So that's what's going on here. The things that seemed important when we were younger have been eclipsed by our realization that the window of opportunity to do what we really enjoy is open for a decreasing amount of time, and it may close at any moment.
With this in mind, our stick and brick house, nice as it is, has gotten in the way of our bucket-list continuum. We have become convinced that even a house designed for low maintenance is too much bondage for someone who wants to "wander 'til we're under."
To what do we attribute this epiphany, you may ask? Well, it wasn't so much our fulltimer friends and bloggers extolling the virtues of stick-and-brick freedom, compelling as that is. It was rather our recent two-month trip out west that cinched it for us. If you followed those posts, you probably were able to sense our euphoria as we rambled wherever and whenever we pleased with few cares except for the constant nagging uneasiness about the security and physical condition of the house we left behind. The fact that I regularly checked the security video feeds on my cell phone was a daily reminder that we were not really free. If you have not experienced a break-in and very costly theft loss, as we have, you may not realize that you will never be the same afterward when it comes to matters of security.

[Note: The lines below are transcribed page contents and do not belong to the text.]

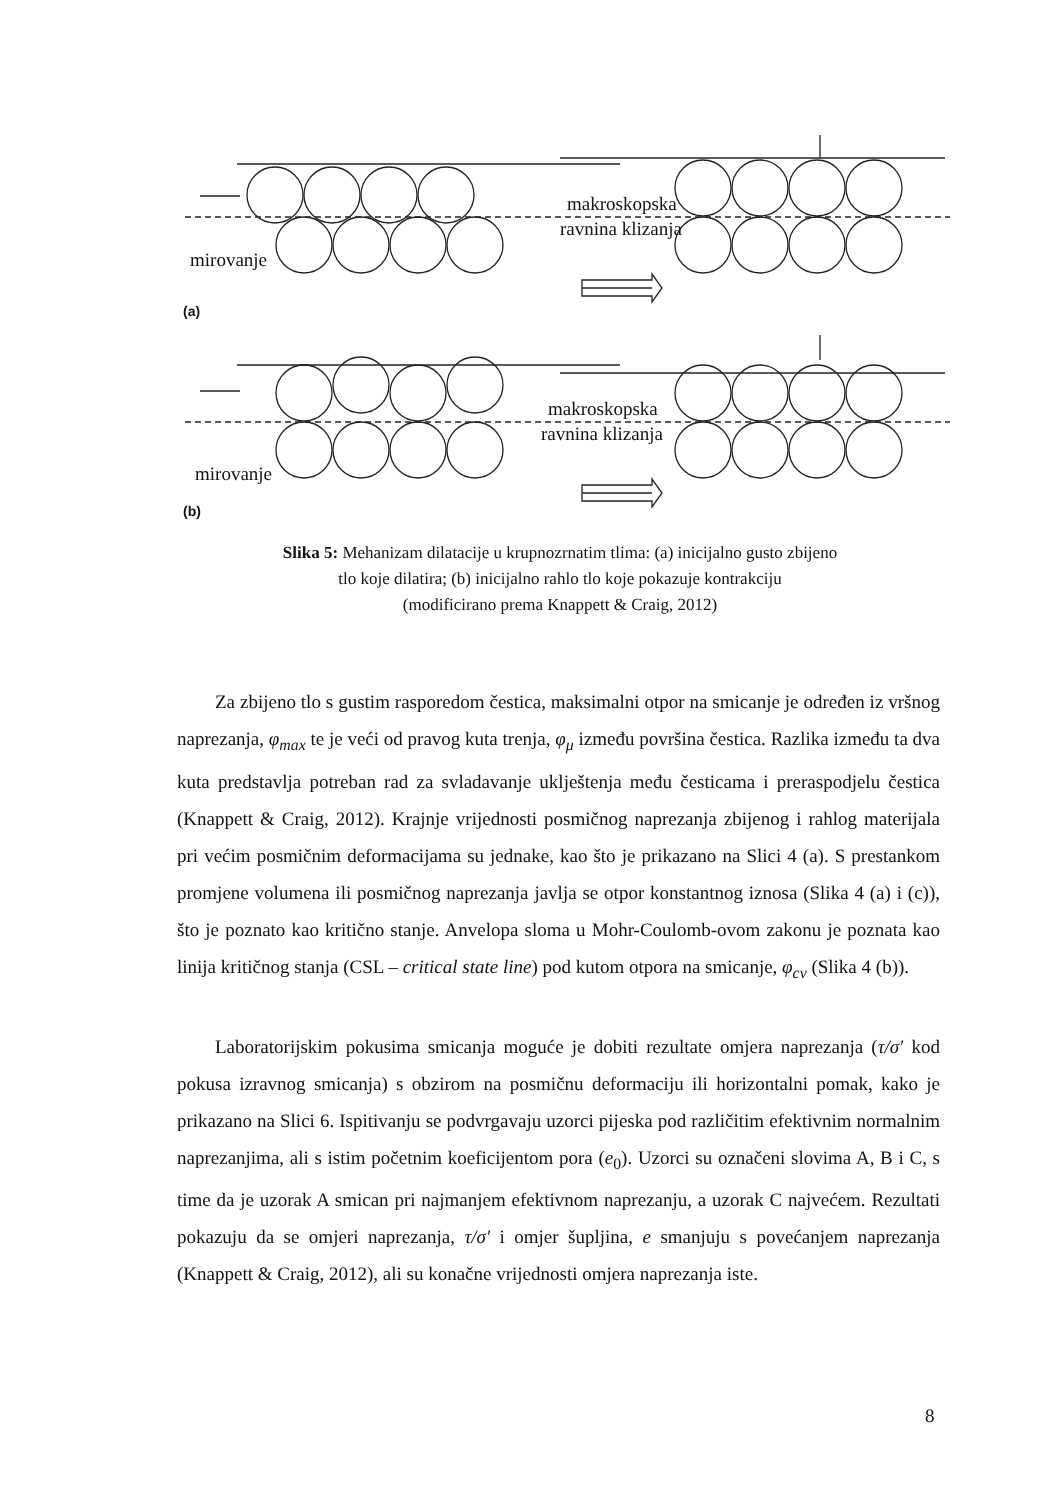mirovanje
makroskopska
ravnina klizanja
(a)
mirovanje
makroskopska
ravnina klizanja
(b)
Slika 5: Mehanizam dilatacije u krupnozrnatim tlima: (a) inicijalno gusto zbijeno
tlo koje dilatira; (b) inicijalno rahlo tlo koje pokazuje kontrakciju
(modificirano prema Knappett & Craig, 2012)
Za zbijeno tlo s gustim rasporedom čestica, maksimalni otpor na smicanje je određen iz vršnog naprezanja, φ<sub>max</sub> te je veći od pravog kuta trenja, φ<sub>μ</sub> između površina čestica. Razlika između ta dva kuta predstavlja potreban rad za svladavanje uklještenja među česticama i preraspodjelu čestica (Knappett & Craig, 2012). Krajnje vrijednosti posmičnog naprezanja zbijenog i rahlog materijala pri većim posmičnim deformacijama su jednake, kao što je prikazano na Slici 4 (a). S prestankom promjene volumena ili posmičnog naprezanja javlja se otpor konstantnog iznosa (Slika 4 (a) i (c)), što je poznato kao kritično stanje. Anvelopa sloma u Mohr-Coulomb-ovom zakonu je poznata kao linija kritičnog stanja (CSL – critical state line) pod kutom otpora na smicanje, φ<sub>cv</sub> (Slika 4 (b)).
Laboratorijskim pokusima smicanja moguće je dobiti rezultate omjera naprezanja (τ/σ′ kod pokusa izravnog smicanja) s obzirom na posmičnu deformaciju ili horizontalni pomak, kako je prikazano na Slici 6. Ispitivanju se podvrgavaju uzorci pijeska pod različitim efektivnim normalnim naprezanjima, ali s istim početnim koeficijentom pora (e<sub>0</sub>). Uzorci su označeni slovima A, B i C, s time da je uzorak A smican pri najmanjem efektivnom naprezanju, a uzorak C najvećem. Rezultati pokazuju da se omjeri naprezanja, τ/σ′ i omjer šupljina, e smanjuju s povećanjem naprezanja (Knappett & Craig, 2012), ali su konačne vrijednosti omjera naprezanja iste.
8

So, even though the freedom of movement we experienced for the two months out west was tempered to a degree by the house concerns, the buzz it gave us was enough to make us want more...much more. Oddly, it was Sandy who first expressed the sadness we were both feeling as we neared home last summer--She didn't want it to be over, and neither did I. As we pulled Phannie into her driveway, we weren't glad to be home; all we were thinking about was what must now be done to the place to get everything cleaned up, operational and presentable again. Perhaps that is why we have taken every opportunity to leave since then, sometimes for a month or more. When we glumly returned from the last trip a week ago, we finally looked at each other and said, "This doesn't make any sense; let's do what makes us happy." And so we will: The house is for sale.
We have a number of friends who are fulltimers, and we have read many blogs of those who have made the transition; we don't know of any who have regretted it. According to those who should know, the number one requirement is for the spouses to be well suited for close proximity all the time, and Sandy and I have that nailed after 39 years. We are much better together than apart, and we always have been. We have other friends who could not possibly conceive of ever doing such a thing as fulltiming, equating it with self-induced homelessness. That's understandable, but people have differing priorities. Besides, we're now more fulltimers than part-timers anyway. We are traveling more than we are at home, and we already have a mail forwarding service; we may as well take the final plunge.
I will now have a new blog topic as we move into the ultimate downsizing phase of our lives, God help us. We will share it all, so fasten your seat belts. The task will be daunting, so say a little prayer for us.
Thank you, Lord, for this wonderful life; please forgive me if I don't appreciate it enough each day.